Microsoft shares, up more than 21 per cent over the past 12 months, rose 2.5 per cent in after-hours trading.
Much of Microsoft's recent growth has been fuelled by its cloud computing business, which has benefited from companies rushing to shift their workloads to the cloud to cut data storage and software costs.
Azure has a 18 per cent share of the global cloud infrastructure market, making it the second-biggest provider of cloud services after Amazon.com’s Amazon Web Services, according to April estimates by research firm Canalys.
However, the company's flagship cloud product recorded slower growth from the previous quarter.
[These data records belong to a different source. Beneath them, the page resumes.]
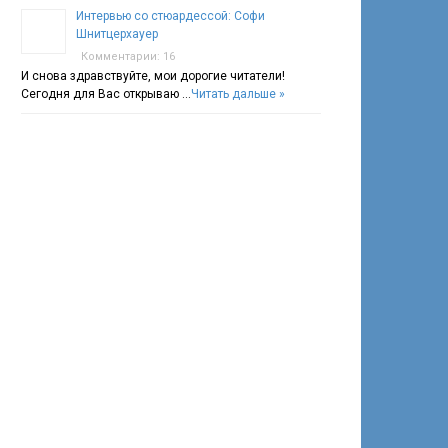
Интервью со стюардессой: Софи
Шнитцерхауер
Комментарии: 16
И снова здравствуйте, мои дорогие читатели!
Сегодня для Вас открываю …
Читать дальше »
Revenue growth in the first quarter ended September was 76 per cent, down from 89 per cent growth in the fourth quarter.
“We are off to a great start in fiscal 2019, a result of our innovation and the trust customers are placing in us to power their digital transformation,” said Satya Nadella, CEO of Microsoft.
“We’re excited to help our customers build the digital capability they need to thrive and grow, with a business model that is fundamentally aligned to their success.”
Microsoft's focus on fast-growing cloud applications and platforms is helping it beat slowing demand for personal computers that has hurt sales of its popular Windows operating system.
Revenue from Microsoft's personal computing division, its largest by revenue, rose 14.6 per cent to US$10.75 billion. That figure beat the analyst estimate of US$10.13 billion.
The unit includes Windows software, Xbox gaming consoles, online search advertising and Surface personal computers.
Revenue at Microsoft's productivity and business processes unit, which includes Office 365, rose 18.6 per cent to US$9.77 billion, topping analysts' average expectation of US$9.40 billion, according to Refinitiv data.
Overall, the vendor’s revenue rose to US$29.08 billion from US$24.54 billion, above analysts' average estimate of US$27.90 billion, according to Refinitiv data.
Net income rose to US$8.82 billion, or $1.14 per share, in the quarter ended 30 September from US$6.58 billion, or 84 cents per share, a year earlier.
Analysts had expected earnings of 96 cents per share.